Mi accingo a scrivere queste note tecniche il 14 novembre 2001, due mesi dopo l’attentato e la strage delle 2 Torri di New York, il giorno della liberazione di Kabul dal regime dei Talebani, con l’Afghanistan ancora devastato
dalla violenza della guerra.
E’ molto difficile capire.
E’ molto difficile capire il senso della violenza, di qualsiasi violenza. Leggere il limite della ragione e del torto in un atto di terrorismo, così come in
un atto di guerra non dichiarata ma reale. Ritrovare un valore qualsiasi in atti così apocalittici.
Pablo Picasso muore nel ’73 ed è dello stesso anno il suo disegno che apre questo foglio: una madre disperata con
un figlio morto in grembo, inno di protesta contro la violenza, terribile nella sua drammatica essenzialità, drammatico nel rifiuto delle forme formali a maggior espressione di una ribellione nei confronti di un mondo tragicamente involgarito.

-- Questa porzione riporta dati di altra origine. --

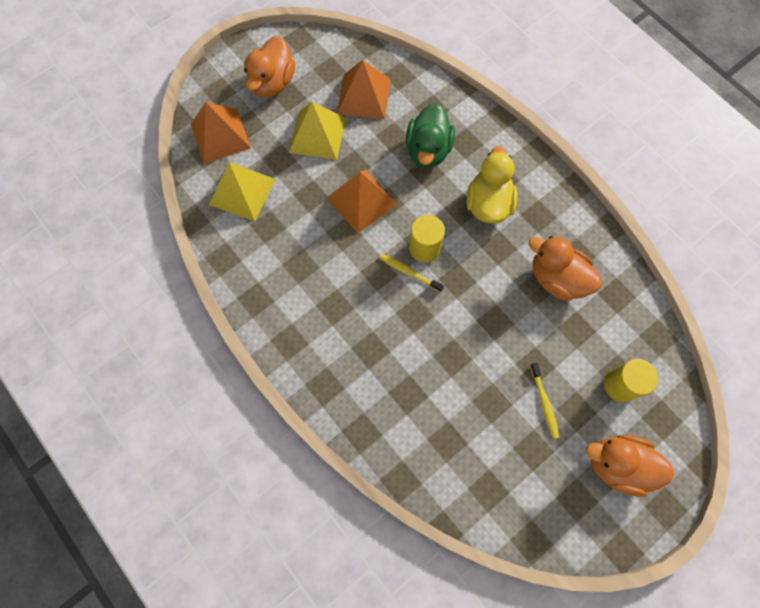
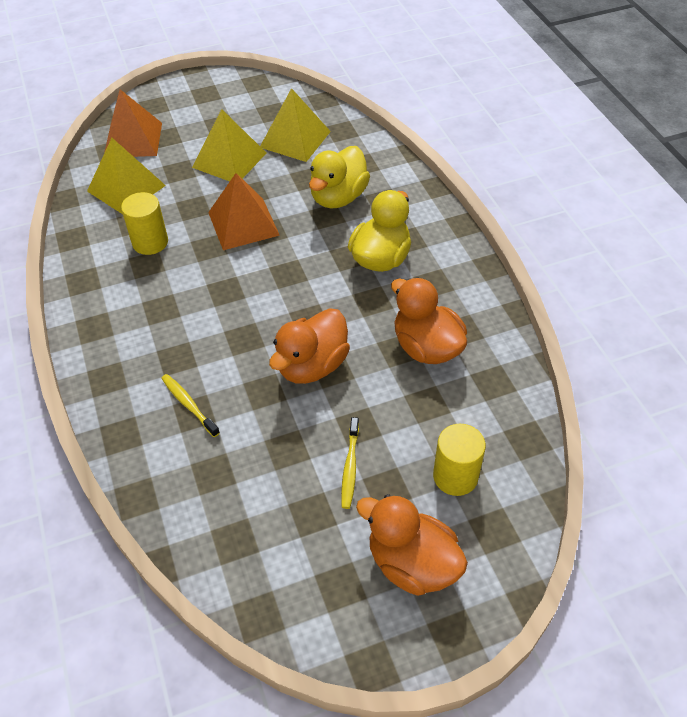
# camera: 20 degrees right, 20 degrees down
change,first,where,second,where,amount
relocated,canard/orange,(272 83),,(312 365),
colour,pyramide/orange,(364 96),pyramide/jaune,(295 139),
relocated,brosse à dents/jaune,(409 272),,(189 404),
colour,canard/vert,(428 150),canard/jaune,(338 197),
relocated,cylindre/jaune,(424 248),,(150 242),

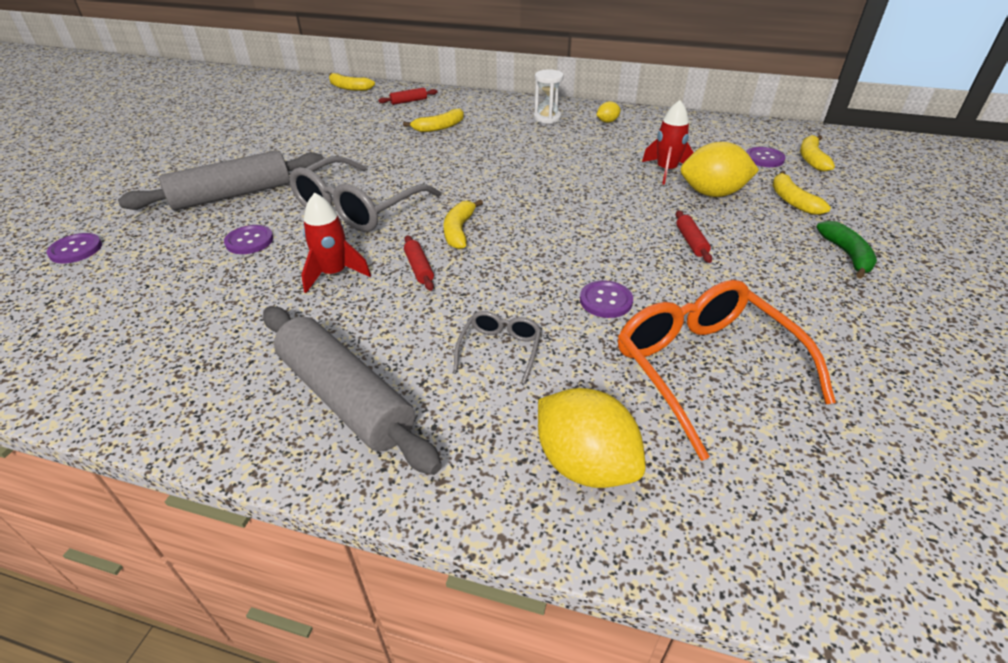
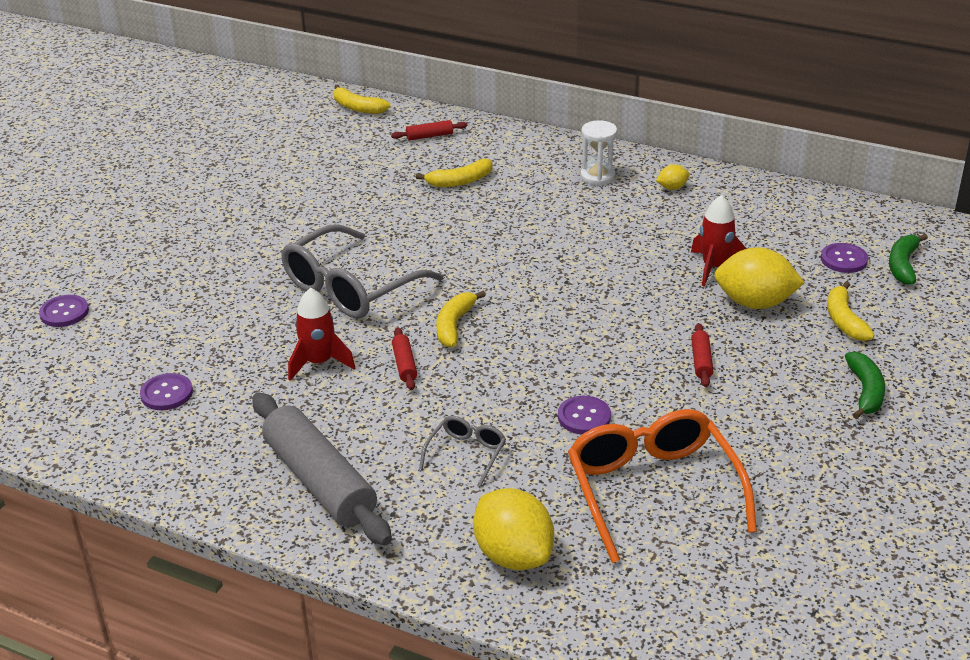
# camera: 10 degrees right, 5 degrees down
change,first,where,second,where,amount
missing,rouleau à pâtisserie/gris,(232 195),,,
relocated,bouton/violet,(249 241),,(166 393),
colour,banane/jaune,(811 159),banane/vert,(903 265),

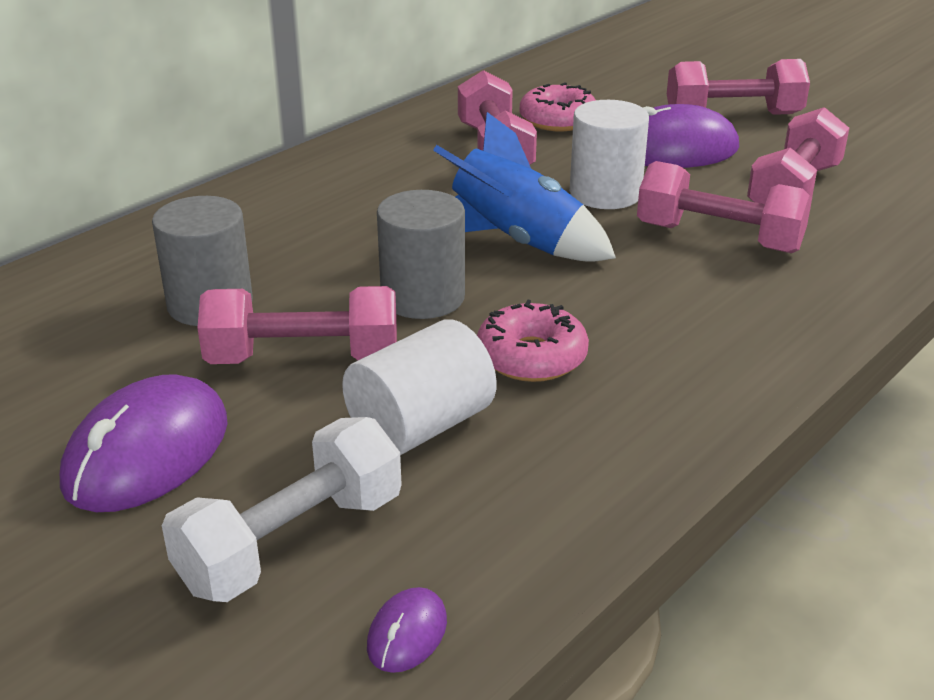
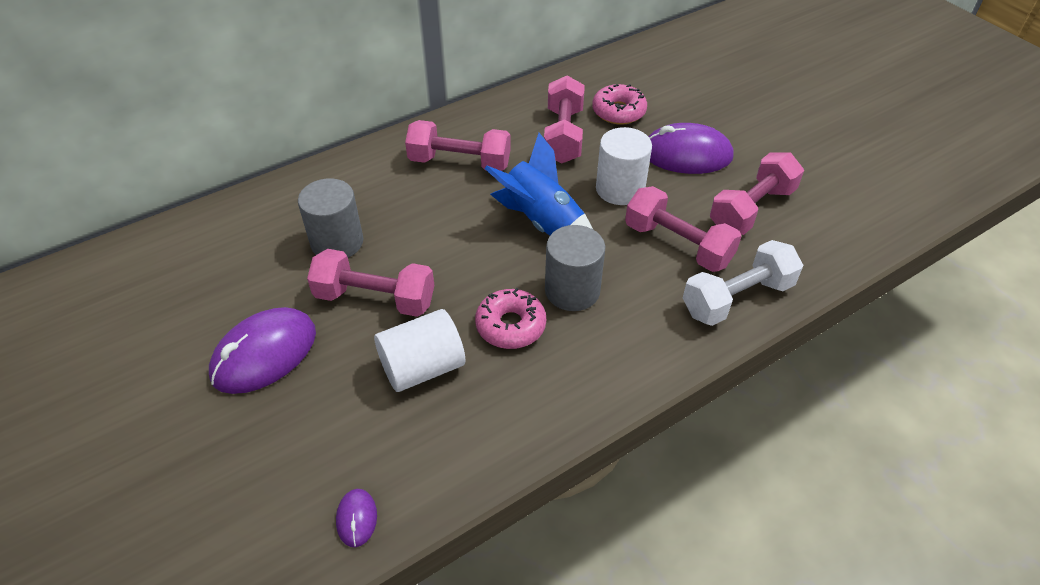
# camera: 15 degrees right, 15 degrees up
change,first,where,second,where,amount
relocated,haltère/blanc,(292 542),,(737 298),
spun,souris/violet,(407 634),,(356 518),45 degrees counterclockwise
relocated,cylindre/gris,(423 297),,(572 290),
relocated,haltère/rose,(733 115),,(459 163),

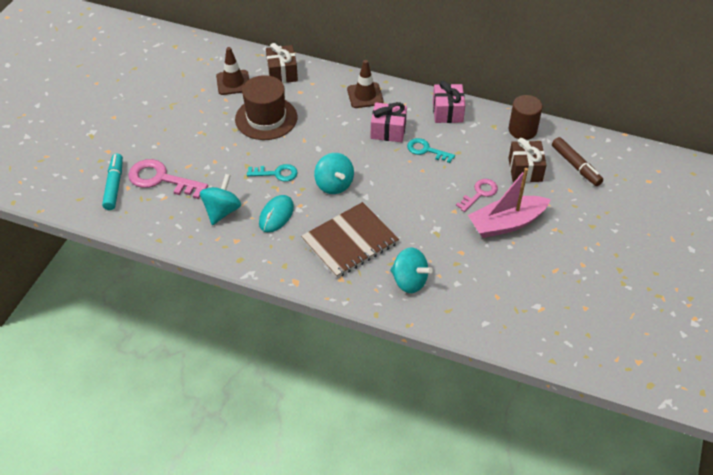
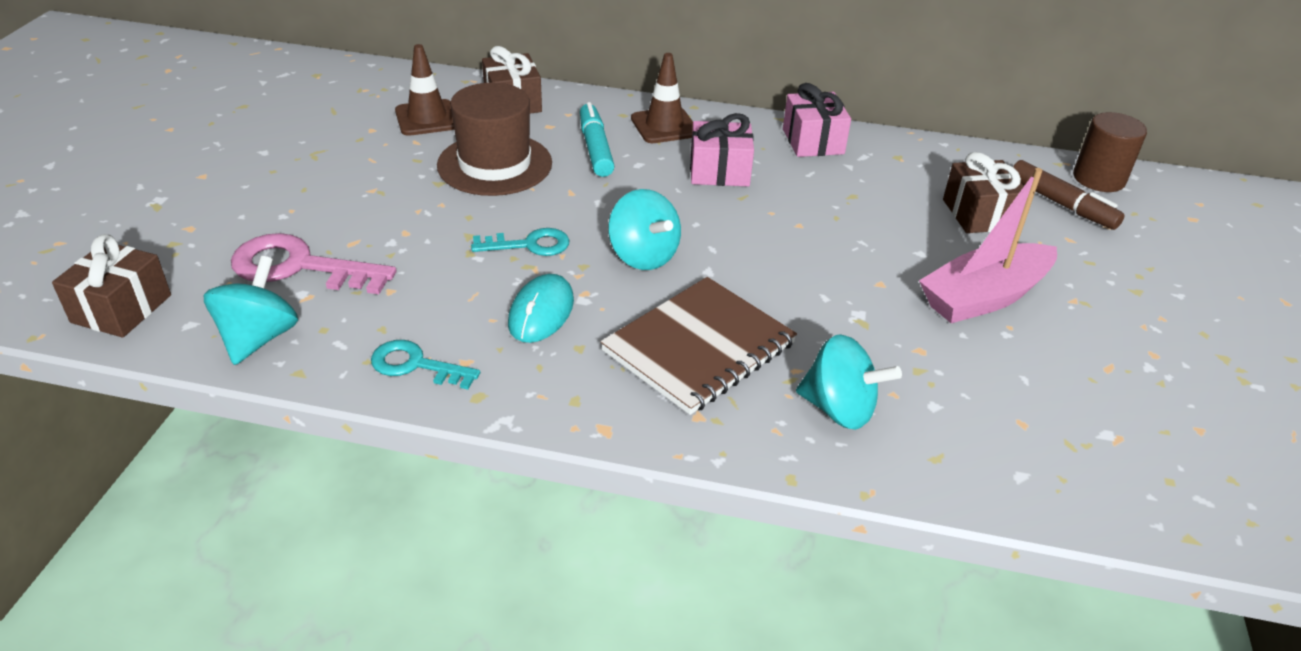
# camera: 10 degrees left, 10 degrees down
change,first,where,second,where,amount
relocated,feutre/turquoise,(114 186),,(595 148),
relocated,toupie/turquoise,(222 211),,(259 338),
relocated,clé/turquoise,(426 150),,(416 365),
missing,clé/rose,(479 193),,,
relocated,cylindre/marron,(522 130),,(1098 179),
appeared,,,cadeau/marron,(121 309),

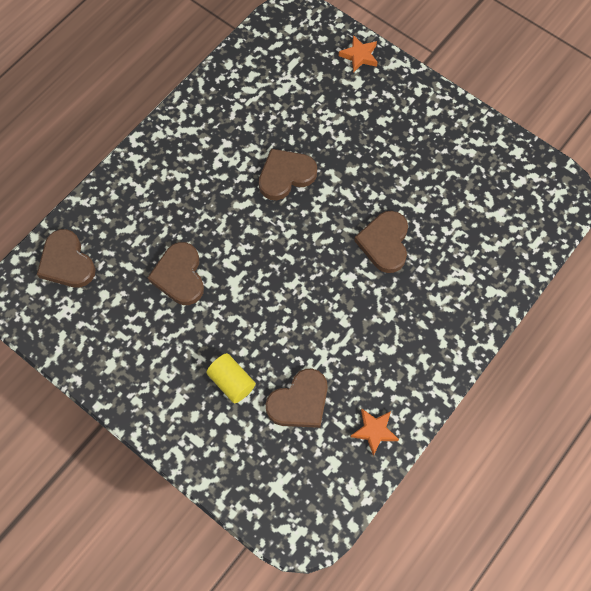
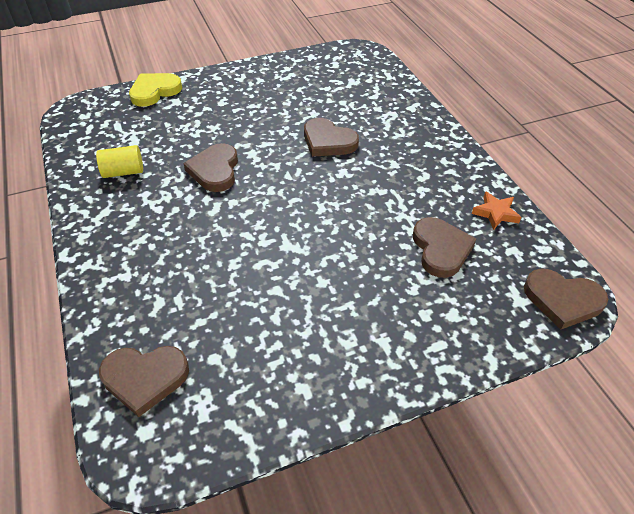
# camera: 60 degrees left, 20 degrees down
change,first,where,second,where,amount
relocated,cœur/marron,(179 276),,(562 300),
relocated,cylindre/jaune,(231 382),,(123 172),
exchanged,étoile/orange,(359 56),cœur/jaune,(154 91),

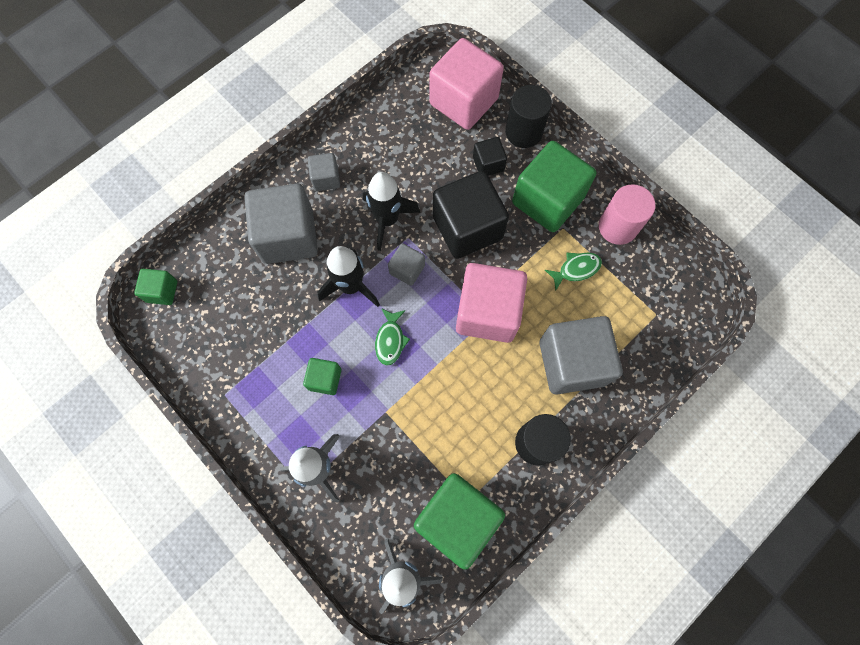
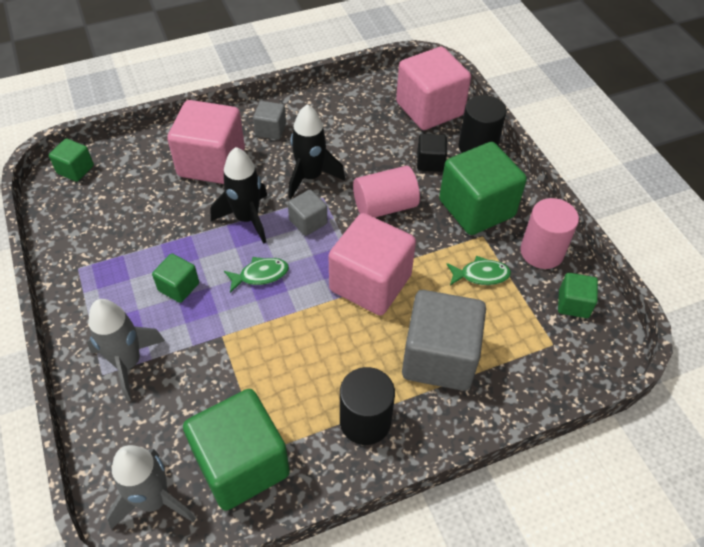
# camera: 20 degrees right, 20 degrees down
change,first,where,second,where,amount
colour,cube/gris,(288 236),cube/rose,(211 162),
spun,poisson/vert,(390 340),,(260 275),135 degrees counterclockwise
exchanged,cube/noir,(467 228),cylindre/rose,(385 206),
appeared,,,cube/vert,(573 304),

Il bimbo del disegno è morto. I bambini di questo mondo muoiono. Bambini innocenti di ogni parte della terra muoiono tutti i giorni: in Afghanistan come in Occidente: là per la guerra in corso oggi e domani per le nostre mine italiane;
qui per delitti quotidiani attuati da uomini come noi, ma profondamente deviati pur nell’apparente ricchezza globale.
La tragica violenza della vita quotidiana inosservata. Il furore della solitudine nelle metropoli gremite. La rabbia per
un consumismo spinto alla perdita di ideali. Munch con “Il grido”, Picasso con “Guernica”, Piero Manzoni con la sua “Merda d’artista” così ben confezionata poco prima del suicidio,
le avanguardie della Body Art con opere piene di autolesionismo reale. La perdita delle forme del reale con i Fauves, con l’astrattismo e il cubismo, gran parte dell’arte moderna esprime una disperata e dolorosa protesta verso un reale
che ha tradito le aspettative, verso un progresso scientifico e tecnologico che ha dilatato tutto, la vita come lo sterminio e l’agonia.
Forse questo mondo ci vedrà costretti a tollerare senza capire? A soffrire senza capire?
Ad agire senza capire? Sapremo anche e ancora continuare ad amare senza capire?
Ma perché ho scritto tutto questo? Con quale scopo?
Perché fondamentalmente sento che, quando effettuo un’amniocentesi, esercito
una violenza o, se vogliamo metterla in termini più blandi, un atto con dei risvolti di potenziale violenza. Esercito dolce violenza sulla Paziente che si sottopone volontariamente ad un atto medico invasivo e aggressivo; violenza di fondo sulla Natura,
che vorrebbe seguire con tutta semplicità il suo corso naturale; violenza terribile sul Feto, che non sa niente, non può dire niente, è completamente e disperatamente innocente e inerme; violenza mistificata su me stesso, che
accetto il fatto pur soffrendolo e vivendolo come qualcosa di distorto.
Ma anche la Natura ci tradisce esponendoci spesso a situazioni patologiche, pericolose. Anche la Natura sa essere violenta, a volte senza un controllo possibile.
E
anche la Società è violenta, creando situazioni incompatibili con la malattia, con l’handicap, con il disadattamento.
Di nuovo mi chiedo: dov’è il giusto? Dov’è il senso della violenza espressa nella malattia?
Chi mi sa rispondere con una verità assolutamente certa?
Per questo ho scritto: perché non posso, non so rispondere alla domanda “Dottore, cosa devo fare?”, perché questa domanda dovete rivolgerla a Voi stessi, perché
la Vostra testa non è la mia testa e la Vostra vita non è la mia vita. E perché in questo momento voglio violentarvi, costringervi a pensare: per un pochino, per un attimo almeno dovete pensare, dovete prendere esattamente
coscienza di cosa sta succedendo, di cosa avete voluto fare, di come vorreste che fosso il futuro, di come starete a secondo delle decisioni che vorrete prendere, di quale vita volete vivere.
Nessuno potrà commentare la Vostra decisione, nel
bene o nel male. Nessuno oserà criticare. Nessuno dovrà fare festa. In qualità di curante rispetterò le Vostre decisioni.